We sided with a corrupt minority-Catholic administration against a nationalist majorititarian movement. We didn’t understand the indigenous culture, or the complex history and relations of the region. We wrongly thought that China and Vietnam might be inclined to make common cause and that China might invade the north, as they had in Korea. Therefore, we fought timidly with one hand behind our backs. We never mobilized the number of troops that were needed to pacify the insurgency. We used the wrong tactics and the wrong mix of weapons. Our strong arm tactics lost the sympathies (the hearts and minds) of the people that might have been inclined to support us.

And, of course, we did all of this using a phony casus belli as our reason for being there in the first place.

There are some important differences between our efforts in Vietnam and Iraq, but I want to focus on the similarities.

First of all, the casus belli for war in Iraq was a trumped up set of allegations that were not supported by the available intelligence. The ‘facts were fixed around the policy’.

The military, diplomatic, and cultural experts were largely ignored and the intricacies of Iraqi sectarian, ethnic, and tribal society were papered over. Troop level recommendations were dismissed, and cost estimates were dismissed. Predictions of a Sunni insurgency were pooh-poohed.

We went in with the wrong force structures, the wrong equipment, and with virtually no civil affairs officers or Arabic speakers.
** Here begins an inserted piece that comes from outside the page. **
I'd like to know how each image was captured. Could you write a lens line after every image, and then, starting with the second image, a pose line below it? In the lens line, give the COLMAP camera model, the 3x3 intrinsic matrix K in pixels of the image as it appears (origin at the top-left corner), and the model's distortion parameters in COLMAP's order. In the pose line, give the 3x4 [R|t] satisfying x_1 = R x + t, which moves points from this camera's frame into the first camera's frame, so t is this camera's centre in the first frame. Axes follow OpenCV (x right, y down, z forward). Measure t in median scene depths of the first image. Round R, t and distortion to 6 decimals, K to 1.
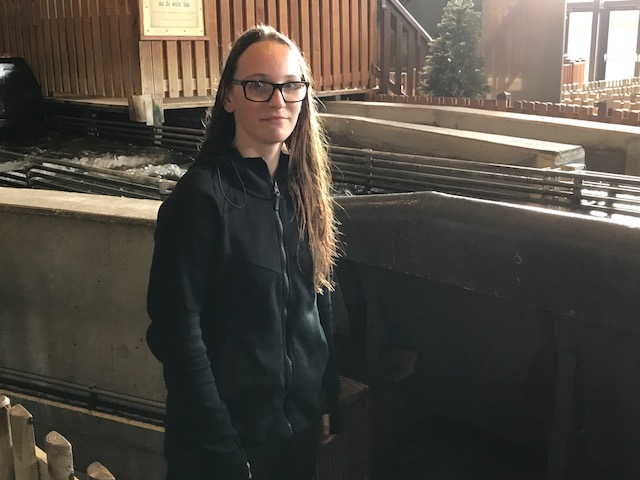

Our troops were not trained for the duties they would be tasked with carrying out, nor with an adequate cultural sensitivity training.

Our policy coordinators had virtually no understanding of the place of the Shi’a clergy in Iraqi society, nor of their individual beliefs and the political agenda of their followers.

All of these shortcomings contributed to enormous problems as soon as we captured Baghdad. And, just as our civilian leaders had done in Vietnam, they refused to level with the American people, or Congress, about the degree to which things were not going well, or as planned.

And that leads me to an article in the Washington Post this morning about how Bush plans to turn around his troubled second term in office:

President Bush shifted his rhetoric on Iraq in recent weeks after an intense debate among advisers about how to pull out of his political free fall, with senior adviser Karl Rove urging a campaign-style attack on critics while younger aides pushed for more candor about setbacks in the war, according to Republican strategists.

The result was a hybrid of the two approaches as Bush lashed out at war opponents in Congress, then turned to a humbler assessment of events on the ground in Iraq that included admissions about how some of his expectations had been frustrated.

Not surprisingly, Karl Rove recommended that the President take no notice of the defects or troubles of our Iraq policy. ‘Just keep lying and questioning the patriotism of anyone that questions how well things are going’, Karl said.

Also, not surprisingly, Bush found that his poll numbers improved, not by following Rove’s advice, but by providing a limited amount of candor.

But the polls numbers will not last, because the candor is not sincere, but calculated. Just as in Vietnam, telling Americans that, despite unexpected setbacks, there is light at the end of tunnel, will not work. There is civil war at the end of the tunnel.

The amazing thing is that Cheney and Rumsfeld, who were veterans of the Ford/Nixon administrations that oversaw the collapse of South Vietnam, would make all the same mistakes a second time.

When John O’Neill first ‘swift-boated’ John Kerry in 1971, on the Dick Cavett Show, it did nothing to prevent the collapse of Saigon four years later. Rove’s plan to ‘swift-boat’ John Murtha, Howard Dean, and anyone else who raises their voice against this tragic maladministration of our foreign policy, will do nothing to prevent catastrophe on the Euphrates.